Credit weighting (ECTS)

5 credits

Semester/term taught

Hilary term 2016-17

Contact Hours

11 weeks, 3 lectures including tutorials per week

Lecturer

Prof Larry Rolen

Learning Outcomes

On successful completion of this module, students will be able to:

• Analyse the behaviour of functions of several variables, present the result graphically and efficiently calculate partial derivatives of functions of several variables (also for functions given implicitly);
• Obtain equations for tangent lines to plane curves and tangent planes to space surfaces;
• Apply derivative tests and the method of Lagrange multipliers to find maxima and minima of functions of several variables, local and global;
• Effectively calculate multiple integrals, in Cartesian and polar coordinates, in particular, to find areas, volumes and centres of mass;

Module Content

These details may be varied somewhat in the current year.

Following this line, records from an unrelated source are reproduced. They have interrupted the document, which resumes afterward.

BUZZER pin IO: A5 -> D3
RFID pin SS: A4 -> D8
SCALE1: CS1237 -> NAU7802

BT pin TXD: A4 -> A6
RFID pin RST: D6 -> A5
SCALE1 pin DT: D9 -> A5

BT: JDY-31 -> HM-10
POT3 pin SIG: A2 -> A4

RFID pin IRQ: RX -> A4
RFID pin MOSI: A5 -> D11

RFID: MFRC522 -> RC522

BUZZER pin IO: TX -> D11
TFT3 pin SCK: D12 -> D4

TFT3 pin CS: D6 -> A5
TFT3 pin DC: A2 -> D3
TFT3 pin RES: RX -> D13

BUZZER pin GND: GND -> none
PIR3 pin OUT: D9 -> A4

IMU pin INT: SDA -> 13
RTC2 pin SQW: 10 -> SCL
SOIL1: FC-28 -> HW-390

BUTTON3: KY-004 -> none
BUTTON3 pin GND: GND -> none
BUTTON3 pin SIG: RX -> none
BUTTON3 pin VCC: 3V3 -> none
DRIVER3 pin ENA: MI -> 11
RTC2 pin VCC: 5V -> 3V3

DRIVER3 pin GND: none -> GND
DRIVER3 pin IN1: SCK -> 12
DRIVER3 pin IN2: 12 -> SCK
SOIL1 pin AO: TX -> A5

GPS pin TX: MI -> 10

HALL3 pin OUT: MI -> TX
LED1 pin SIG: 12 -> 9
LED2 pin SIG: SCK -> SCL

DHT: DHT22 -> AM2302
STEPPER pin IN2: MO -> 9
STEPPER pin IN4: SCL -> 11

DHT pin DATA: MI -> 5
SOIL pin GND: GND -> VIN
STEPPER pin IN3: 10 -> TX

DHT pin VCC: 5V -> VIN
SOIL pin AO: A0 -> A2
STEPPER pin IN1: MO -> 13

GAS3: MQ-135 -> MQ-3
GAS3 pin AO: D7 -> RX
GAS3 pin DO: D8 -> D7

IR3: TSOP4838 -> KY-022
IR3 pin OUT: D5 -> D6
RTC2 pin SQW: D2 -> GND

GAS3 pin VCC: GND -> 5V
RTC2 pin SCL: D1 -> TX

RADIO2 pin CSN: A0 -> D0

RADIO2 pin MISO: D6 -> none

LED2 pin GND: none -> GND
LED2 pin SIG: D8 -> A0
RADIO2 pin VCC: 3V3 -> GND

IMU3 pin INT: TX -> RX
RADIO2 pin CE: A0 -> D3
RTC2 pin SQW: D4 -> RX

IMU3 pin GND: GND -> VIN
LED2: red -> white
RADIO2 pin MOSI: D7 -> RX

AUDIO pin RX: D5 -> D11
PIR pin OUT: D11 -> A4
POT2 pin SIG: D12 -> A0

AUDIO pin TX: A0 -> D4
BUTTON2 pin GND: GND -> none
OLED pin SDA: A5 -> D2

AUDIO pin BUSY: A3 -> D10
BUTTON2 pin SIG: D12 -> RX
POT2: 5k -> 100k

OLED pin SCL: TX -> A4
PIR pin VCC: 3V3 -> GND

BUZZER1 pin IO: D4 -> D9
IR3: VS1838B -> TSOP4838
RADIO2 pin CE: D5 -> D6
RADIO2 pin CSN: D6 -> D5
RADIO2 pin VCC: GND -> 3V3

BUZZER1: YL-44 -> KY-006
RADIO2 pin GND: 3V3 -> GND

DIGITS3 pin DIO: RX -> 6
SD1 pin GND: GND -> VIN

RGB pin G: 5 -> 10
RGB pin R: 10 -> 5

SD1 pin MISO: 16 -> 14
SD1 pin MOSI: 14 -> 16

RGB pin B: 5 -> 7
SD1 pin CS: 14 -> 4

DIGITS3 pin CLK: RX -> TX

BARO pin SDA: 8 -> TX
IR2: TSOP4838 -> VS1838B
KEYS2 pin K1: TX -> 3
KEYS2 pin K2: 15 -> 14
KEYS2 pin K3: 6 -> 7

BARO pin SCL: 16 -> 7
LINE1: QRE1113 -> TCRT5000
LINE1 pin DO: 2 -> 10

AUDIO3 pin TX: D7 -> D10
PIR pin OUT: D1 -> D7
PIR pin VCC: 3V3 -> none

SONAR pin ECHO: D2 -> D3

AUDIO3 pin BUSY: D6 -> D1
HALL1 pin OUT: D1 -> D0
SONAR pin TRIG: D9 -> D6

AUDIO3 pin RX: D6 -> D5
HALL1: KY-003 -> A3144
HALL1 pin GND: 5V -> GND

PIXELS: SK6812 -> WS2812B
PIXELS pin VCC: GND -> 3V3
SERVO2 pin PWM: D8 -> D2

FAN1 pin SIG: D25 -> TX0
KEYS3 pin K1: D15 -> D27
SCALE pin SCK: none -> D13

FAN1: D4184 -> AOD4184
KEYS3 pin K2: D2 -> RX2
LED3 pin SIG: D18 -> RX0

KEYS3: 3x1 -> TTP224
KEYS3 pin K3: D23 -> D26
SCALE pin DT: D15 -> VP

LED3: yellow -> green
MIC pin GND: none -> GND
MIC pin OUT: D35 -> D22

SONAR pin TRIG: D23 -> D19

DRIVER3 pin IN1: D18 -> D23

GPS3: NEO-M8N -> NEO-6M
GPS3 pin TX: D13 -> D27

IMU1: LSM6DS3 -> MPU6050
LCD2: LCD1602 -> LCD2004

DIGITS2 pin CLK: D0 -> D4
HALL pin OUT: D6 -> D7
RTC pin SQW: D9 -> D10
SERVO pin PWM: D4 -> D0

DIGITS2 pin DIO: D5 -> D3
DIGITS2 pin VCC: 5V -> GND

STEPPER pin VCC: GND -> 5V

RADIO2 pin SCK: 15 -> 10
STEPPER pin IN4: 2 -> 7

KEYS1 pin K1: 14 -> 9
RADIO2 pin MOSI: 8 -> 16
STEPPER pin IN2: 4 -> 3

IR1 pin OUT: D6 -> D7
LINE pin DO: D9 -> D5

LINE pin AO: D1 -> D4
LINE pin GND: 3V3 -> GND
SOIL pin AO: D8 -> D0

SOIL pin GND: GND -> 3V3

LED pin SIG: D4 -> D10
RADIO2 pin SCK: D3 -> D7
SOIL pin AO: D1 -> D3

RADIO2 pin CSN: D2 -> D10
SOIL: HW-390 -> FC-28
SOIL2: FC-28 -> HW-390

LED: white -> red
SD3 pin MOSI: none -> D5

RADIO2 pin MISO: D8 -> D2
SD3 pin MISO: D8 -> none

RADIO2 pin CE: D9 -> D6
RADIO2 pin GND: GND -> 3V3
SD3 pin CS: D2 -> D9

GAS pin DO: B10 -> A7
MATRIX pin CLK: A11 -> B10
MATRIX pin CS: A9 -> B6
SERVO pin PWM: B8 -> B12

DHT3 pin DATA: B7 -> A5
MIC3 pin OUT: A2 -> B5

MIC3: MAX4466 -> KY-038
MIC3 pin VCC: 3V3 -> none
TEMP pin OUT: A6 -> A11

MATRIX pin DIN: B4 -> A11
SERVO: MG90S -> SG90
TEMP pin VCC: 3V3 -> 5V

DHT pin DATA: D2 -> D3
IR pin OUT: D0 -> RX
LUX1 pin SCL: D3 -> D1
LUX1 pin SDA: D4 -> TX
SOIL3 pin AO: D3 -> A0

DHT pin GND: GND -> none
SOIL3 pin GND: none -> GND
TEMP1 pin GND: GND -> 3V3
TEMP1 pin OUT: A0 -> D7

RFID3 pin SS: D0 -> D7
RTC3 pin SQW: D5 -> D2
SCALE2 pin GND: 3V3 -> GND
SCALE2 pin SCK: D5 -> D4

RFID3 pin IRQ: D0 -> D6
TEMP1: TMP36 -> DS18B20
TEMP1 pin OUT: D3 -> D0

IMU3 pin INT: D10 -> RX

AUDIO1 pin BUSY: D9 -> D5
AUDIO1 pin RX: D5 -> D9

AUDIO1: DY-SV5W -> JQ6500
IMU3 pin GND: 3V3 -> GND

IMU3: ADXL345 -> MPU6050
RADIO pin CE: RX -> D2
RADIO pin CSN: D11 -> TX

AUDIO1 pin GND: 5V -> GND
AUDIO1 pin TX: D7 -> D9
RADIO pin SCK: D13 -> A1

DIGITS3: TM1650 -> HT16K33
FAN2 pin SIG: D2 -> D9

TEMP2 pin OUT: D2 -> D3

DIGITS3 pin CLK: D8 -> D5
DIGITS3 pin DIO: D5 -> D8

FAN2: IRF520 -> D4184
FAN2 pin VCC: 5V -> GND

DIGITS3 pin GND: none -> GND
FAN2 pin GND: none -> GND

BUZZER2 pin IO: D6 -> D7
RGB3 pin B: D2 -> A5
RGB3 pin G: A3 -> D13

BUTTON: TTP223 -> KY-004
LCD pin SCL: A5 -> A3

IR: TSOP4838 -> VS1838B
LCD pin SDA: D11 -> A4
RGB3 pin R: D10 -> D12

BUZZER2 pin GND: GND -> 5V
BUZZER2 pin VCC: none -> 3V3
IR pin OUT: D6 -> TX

• Vector-valued functions: parametric curves, calculus, change of parameter (Chapter 12, Sections 12.1-12.6)
• Partial derivatives: definition, chain rule, gradients, maxima and minima (Chapter 13, Sections 13.1-13.9)
• Multiple integrals: double and triple integrals, surface area (Chapter 14, Sections 14.1-14.8)

Module Prerequisite

MA1123 (Analysis on the real line I), MA1111 (Linear Algebra I)

Assessment Detail

This module will be examined in a 2 hour examination in Trinity term. Continuous assessment will contribute 20% to the final grade for the module at the annual examination session. Supplemental grade will consist of 100% examination.